Task item: Restate word for word the entries below, starting with the line with "FIGURE 6 Comparison" and continuing through the line with "Table 8. Agricultural". Include both of those lines and no others.

** Opening Exercise input block **

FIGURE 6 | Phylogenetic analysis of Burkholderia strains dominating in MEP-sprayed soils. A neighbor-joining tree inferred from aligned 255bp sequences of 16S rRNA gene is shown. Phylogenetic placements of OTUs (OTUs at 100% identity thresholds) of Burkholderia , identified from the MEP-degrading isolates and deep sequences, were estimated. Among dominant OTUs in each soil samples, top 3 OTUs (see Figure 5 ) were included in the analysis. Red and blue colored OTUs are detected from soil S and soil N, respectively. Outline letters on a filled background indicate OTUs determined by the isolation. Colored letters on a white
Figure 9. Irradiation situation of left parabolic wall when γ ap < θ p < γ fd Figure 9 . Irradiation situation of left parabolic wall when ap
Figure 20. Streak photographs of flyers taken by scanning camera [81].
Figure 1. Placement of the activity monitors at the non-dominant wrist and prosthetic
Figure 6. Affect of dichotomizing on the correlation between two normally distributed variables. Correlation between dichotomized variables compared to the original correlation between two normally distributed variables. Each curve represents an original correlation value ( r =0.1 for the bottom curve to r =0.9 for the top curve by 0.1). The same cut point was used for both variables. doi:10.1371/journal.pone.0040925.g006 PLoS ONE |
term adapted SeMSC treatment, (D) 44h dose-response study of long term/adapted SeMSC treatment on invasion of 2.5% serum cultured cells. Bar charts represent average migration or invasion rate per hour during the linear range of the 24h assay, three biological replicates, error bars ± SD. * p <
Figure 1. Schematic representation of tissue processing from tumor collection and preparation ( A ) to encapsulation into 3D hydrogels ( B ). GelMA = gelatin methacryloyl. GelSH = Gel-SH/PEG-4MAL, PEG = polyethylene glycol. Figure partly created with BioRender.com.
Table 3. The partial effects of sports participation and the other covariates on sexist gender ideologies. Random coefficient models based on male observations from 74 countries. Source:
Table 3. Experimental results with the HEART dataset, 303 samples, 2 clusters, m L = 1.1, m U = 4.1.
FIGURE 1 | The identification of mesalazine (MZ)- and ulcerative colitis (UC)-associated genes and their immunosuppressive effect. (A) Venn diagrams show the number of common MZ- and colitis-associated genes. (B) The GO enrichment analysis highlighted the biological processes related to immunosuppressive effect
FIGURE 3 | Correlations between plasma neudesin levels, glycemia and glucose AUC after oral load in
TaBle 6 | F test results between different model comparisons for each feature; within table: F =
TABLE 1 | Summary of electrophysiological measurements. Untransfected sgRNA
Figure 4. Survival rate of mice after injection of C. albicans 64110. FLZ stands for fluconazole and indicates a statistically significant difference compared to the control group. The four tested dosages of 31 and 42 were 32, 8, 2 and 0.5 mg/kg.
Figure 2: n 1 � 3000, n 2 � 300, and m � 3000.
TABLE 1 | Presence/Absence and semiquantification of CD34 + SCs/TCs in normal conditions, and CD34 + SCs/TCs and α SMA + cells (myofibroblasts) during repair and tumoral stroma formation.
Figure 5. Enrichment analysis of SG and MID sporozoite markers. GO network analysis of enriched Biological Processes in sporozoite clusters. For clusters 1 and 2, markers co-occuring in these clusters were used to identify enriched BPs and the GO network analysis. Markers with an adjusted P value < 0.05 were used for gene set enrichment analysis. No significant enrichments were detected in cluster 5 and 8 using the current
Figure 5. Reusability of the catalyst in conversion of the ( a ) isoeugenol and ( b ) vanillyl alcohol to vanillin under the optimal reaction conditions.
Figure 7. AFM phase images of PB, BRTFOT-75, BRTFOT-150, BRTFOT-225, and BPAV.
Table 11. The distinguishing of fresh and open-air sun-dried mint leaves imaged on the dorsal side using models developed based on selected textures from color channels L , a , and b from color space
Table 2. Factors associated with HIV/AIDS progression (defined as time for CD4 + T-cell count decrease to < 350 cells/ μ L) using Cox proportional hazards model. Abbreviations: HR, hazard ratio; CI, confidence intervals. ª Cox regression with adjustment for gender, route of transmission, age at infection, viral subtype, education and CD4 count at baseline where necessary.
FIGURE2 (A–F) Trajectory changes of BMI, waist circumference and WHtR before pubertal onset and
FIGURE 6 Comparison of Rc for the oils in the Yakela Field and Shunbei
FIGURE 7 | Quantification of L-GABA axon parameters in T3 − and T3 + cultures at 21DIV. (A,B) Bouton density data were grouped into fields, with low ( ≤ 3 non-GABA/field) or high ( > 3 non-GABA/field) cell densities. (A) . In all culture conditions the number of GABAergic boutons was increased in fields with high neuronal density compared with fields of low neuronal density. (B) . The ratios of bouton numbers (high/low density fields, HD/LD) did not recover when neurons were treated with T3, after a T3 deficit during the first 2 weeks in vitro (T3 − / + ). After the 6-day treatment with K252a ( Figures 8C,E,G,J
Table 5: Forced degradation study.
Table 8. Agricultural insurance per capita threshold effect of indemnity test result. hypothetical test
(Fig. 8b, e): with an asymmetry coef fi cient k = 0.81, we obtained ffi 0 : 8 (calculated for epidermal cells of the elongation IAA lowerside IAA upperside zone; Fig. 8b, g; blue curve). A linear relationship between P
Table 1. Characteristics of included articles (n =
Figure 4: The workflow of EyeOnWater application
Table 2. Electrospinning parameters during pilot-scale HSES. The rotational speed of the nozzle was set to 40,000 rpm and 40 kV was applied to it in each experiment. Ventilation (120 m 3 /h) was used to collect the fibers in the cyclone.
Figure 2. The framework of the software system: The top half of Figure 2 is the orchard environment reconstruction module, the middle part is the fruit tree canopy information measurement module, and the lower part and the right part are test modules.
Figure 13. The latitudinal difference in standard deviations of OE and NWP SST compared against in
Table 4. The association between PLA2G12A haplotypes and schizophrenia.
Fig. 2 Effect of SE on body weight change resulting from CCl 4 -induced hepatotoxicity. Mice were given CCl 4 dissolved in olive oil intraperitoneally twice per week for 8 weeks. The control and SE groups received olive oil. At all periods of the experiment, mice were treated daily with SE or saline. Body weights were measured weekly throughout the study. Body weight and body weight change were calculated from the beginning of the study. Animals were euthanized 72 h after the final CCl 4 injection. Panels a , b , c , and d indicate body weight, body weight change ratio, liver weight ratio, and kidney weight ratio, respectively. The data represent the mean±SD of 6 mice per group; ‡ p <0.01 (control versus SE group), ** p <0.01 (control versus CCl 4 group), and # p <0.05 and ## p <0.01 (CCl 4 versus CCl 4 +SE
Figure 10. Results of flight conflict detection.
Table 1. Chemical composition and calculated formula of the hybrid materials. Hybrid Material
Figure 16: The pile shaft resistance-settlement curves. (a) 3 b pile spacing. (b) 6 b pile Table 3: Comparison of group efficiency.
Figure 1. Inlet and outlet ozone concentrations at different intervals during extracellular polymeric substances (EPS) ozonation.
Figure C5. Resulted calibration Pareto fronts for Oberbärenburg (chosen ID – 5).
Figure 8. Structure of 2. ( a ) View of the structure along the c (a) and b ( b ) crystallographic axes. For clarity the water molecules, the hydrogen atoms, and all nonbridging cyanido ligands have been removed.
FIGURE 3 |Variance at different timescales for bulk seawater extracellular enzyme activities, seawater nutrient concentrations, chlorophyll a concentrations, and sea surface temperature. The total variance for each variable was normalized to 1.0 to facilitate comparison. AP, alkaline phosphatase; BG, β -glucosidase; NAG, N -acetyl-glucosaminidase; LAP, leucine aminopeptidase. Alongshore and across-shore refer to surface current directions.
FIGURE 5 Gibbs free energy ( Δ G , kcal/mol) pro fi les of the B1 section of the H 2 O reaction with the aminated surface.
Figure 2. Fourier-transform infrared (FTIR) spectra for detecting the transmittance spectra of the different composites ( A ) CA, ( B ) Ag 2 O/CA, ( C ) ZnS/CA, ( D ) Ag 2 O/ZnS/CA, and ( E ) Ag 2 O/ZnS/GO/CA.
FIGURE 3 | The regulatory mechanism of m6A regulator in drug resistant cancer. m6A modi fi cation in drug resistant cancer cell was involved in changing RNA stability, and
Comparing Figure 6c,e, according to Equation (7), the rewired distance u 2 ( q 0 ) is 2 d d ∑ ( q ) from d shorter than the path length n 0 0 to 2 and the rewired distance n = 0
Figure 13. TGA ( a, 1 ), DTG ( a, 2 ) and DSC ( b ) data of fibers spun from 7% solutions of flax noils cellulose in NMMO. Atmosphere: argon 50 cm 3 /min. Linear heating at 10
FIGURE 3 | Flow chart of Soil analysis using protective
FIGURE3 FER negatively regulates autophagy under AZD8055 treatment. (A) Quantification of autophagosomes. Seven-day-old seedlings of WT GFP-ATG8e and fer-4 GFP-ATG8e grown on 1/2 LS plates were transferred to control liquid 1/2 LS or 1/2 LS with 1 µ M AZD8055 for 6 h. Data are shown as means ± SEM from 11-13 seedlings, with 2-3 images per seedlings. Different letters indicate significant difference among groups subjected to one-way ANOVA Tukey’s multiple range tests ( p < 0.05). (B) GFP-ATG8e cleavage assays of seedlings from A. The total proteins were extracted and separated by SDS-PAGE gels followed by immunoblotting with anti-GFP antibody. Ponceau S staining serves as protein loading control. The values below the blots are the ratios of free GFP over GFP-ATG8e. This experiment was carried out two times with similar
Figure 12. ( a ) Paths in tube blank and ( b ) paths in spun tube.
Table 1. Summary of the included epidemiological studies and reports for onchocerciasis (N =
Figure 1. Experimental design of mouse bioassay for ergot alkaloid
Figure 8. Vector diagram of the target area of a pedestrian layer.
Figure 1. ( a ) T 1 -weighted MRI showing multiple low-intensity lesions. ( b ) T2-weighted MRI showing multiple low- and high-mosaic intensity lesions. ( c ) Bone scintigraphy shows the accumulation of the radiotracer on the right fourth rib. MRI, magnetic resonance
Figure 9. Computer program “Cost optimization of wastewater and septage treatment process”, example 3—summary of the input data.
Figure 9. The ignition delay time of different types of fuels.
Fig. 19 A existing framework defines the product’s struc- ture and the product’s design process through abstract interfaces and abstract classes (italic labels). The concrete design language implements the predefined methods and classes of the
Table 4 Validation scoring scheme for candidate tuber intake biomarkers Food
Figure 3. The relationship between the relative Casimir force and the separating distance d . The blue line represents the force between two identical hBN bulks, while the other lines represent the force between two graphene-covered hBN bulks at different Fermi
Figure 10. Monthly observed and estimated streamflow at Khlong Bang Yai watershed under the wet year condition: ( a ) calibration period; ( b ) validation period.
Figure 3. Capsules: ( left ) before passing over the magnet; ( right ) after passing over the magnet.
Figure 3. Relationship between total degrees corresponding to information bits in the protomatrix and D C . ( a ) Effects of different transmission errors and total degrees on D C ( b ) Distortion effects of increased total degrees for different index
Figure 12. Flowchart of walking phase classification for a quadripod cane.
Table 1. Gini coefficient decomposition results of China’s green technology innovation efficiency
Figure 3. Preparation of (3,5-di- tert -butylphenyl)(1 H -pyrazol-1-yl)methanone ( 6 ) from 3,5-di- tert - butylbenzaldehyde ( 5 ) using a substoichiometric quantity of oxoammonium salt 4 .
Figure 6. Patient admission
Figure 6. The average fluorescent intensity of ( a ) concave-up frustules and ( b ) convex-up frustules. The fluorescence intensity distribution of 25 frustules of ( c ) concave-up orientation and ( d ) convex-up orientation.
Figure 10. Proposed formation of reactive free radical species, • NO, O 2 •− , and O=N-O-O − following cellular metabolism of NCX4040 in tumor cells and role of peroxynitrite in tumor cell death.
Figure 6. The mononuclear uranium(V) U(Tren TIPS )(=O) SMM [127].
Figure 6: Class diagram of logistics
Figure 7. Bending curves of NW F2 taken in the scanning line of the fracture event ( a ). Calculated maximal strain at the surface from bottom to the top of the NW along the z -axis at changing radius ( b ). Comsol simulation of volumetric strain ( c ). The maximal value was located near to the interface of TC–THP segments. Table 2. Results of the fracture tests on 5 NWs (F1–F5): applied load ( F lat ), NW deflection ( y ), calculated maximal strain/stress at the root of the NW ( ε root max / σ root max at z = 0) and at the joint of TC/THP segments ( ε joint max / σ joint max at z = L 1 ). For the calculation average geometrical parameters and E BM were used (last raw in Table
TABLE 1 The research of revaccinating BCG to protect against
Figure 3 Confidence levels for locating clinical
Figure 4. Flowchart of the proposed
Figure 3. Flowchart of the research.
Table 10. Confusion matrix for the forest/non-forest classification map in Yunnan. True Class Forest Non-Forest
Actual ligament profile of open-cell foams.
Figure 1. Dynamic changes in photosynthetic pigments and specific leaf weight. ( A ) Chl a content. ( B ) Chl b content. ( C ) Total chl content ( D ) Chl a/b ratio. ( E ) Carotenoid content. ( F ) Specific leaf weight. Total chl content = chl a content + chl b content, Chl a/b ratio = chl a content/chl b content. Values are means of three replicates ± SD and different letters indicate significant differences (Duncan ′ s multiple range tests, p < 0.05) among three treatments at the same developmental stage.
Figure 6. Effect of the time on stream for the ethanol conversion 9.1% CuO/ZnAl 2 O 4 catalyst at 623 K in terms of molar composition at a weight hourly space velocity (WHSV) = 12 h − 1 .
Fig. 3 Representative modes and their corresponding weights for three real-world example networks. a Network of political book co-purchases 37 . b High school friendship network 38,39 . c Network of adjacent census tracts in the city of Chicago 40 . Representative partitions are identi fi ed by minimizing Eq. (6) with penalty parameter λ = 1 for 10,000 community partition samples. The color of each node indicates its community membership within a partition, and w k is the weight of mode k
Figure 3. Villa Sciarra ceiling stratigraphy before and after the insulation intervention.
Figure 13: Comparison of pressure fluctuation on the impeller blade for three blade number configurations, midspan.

** Closing Exercise input block **

Result of the exercise:
FIGURE 6 Comparison of Rc for the oils in the Yakela Field and Shunbei
FIGURE 7 | Quantification of L-GABA axon parameters in T3 − and T3 + cultures at 21DIV. (A,B) Bouton density data were grouped into fields, with low ( ≤ 3 non-GABA/field) or high ( > 3 non-GABA/field) cell densities. (A) . In all culture conditions the number of GABAergic boutons was increased in fields with high neuronal density compared with fields of low neuronal density. (B) . The ratios of bouton numbers (high/low density fields, HD/LD) did not recover when neurons were treated with T3, after a T3 deficit during the first 2 weeks in vitro (T3 − / + ). After the 6-day treatment with K252a ( Figures 8C,E,G,J
Table 5: Forced degradation study.
Table 8. Agricultural insurance per capita threshold effect of indemnity test result. hypothetical test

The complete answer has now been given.